Indeed, for Margaret Atwood is surely an expert on both religion and evolution, and therefore stands as the authority on the evolutionary genetics of faith! Here Kloor promotes Atwood’s tenuous statement as something that evolutionists like Myers and I should acknowledge as truth.
But it’s complete garbage. I’m not going to discuss into the many theories for the origin of religion, but most of them argue not that we have hardwired “genes for god and spirituality,” but that religion is an epiphenomenon of our biology interacting with our culture: something that has piggybacked on humans’ evolved childhood obedience to authority, or on our desire to impute agency to inanimate objects or events. Only a chowderheaded biologist would argue that “religion was selected for in the Pleistocene by many, many millennia of human evolution.” We simply don’t know that! In fact, we know very little about the original source of the religious impulse, except that it can be eliminated relatively quickly (viz., Scandinavia). So if it’s “hardwired,” it’s extraordinarily malleable!

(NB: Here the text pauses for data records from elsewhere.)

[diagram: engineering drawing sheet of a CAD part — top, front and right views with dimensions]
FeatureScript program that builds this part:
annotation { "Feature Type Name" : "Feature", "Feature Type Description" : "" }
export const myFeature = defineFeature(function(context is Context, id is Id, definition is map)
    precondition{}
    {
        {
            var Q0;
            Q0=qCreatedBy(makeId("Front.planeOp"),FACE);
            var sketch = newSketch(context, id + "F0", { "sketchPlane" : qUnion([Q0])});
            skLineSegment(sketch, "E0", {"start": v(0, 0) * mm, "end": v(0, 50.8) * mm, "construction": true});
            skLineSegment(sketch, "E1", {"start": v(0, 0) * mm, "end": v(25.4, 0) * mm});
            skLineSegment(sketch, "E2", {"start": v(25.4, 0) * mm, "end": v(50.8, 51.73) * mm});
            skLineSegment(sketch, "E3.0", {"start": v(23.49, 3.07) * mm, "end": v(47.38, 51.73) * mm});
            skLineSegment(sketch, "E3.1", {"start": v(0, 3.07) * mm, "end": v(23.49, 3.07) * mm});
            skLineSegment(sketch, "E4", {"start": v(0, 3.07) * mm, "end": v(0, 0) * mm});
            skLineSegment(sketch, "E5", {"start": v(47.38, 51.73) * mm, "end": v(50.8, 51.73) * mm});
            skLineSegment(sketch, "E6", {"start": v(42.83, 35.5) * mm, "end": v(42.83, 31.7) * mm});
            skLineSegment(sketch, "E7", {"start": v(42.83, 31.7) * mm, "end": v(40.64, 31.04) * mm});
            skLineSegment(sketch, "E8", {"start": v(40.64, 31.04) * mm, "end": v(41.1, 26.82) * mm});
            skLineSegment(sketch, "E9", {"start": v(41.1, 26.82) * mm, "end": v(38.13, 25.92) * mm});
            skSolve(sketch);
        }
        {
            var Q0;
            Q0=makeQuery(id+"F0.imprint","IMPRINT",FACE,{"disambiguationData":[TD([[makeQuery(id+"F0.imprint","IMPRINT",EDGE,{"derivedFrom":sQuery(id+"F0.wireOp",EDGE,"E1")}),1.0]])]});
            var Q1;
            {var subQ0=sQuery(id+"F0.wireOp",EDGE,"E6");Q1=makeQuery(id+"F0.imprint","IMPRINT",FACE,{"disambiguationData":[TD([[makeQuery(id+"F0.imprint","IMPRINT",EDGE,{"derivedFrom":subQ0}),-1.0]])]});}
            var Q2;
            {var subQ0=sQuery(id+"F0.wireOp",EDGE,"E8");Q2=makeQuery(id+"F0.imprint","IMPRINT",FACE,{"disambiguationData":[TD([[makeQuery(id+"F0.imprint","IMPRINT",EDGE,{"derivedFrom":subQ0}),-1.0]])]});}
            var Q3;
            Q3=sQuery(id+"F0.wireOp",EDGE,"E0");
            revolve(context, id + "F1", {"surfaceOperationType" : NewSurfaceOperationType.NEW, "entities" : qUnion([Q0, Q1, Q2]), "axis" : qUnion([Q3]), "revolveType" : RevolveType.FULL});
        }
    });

So why, exactly, are we supposed to accept the “scientific” conclusions of a novelist—granted, a good novelist—in the absence of evidence? It would behoove Kloor, since he’s writing for a science site, to stop touting people like Atwood as experts on the evolution of human behavior.
As for our one-size-fits-all denunciation of religion, Kloor still hasn’t absorbed the fact that almost no New Atheist denounces all religions as equally bad. Fundamentalist Christians and Catholics are far worse than Quakers. Scientologists are far more harmful than Unitarian Universalists. Insofar as religions accept the supernatural, they’re all bad in contributing to the denigration of reason, but they’re not equal in their pernicious effects on society. Some proselytize more than others, or try harder make their religious views into public law. Kloor should just quit purveying lies about what New Atheists believe, get back to writing about science, and stop embarrassing the Discover website.
I’m done with Kloor; he lacks the originality of thought to interest me, and his deliberate misrepresentation of New Atheists is intellectually dishonest. Let him put up as many posts as he wants promoting accommodationism, and let him cite as many famous people as he can to show the virtues of faith. All it will do is make him look foolish—at least in the eyes of scientists.
One last point: I find it curious that atheists like Kloor spend a lot more time going after fellow atheists than after religion. That could only be justified if atheists were hurting science more than religion does, but that’s surely not the case. And we’re far less harmful than even moderate Christians. You don’t see atheists throwing acid in the faces of schoolgirls, terrifying children with thoughts of hell, or trying to regulate people’s sex lives.
UPDATE: I was right; Kloor has just put up another post (his second today) accusing P. Z. and me of “atheism fundamentalism.” He even uses the old Chris Mooney tactic of saying that our reaction to him is proof that he’s “hit a nerve”!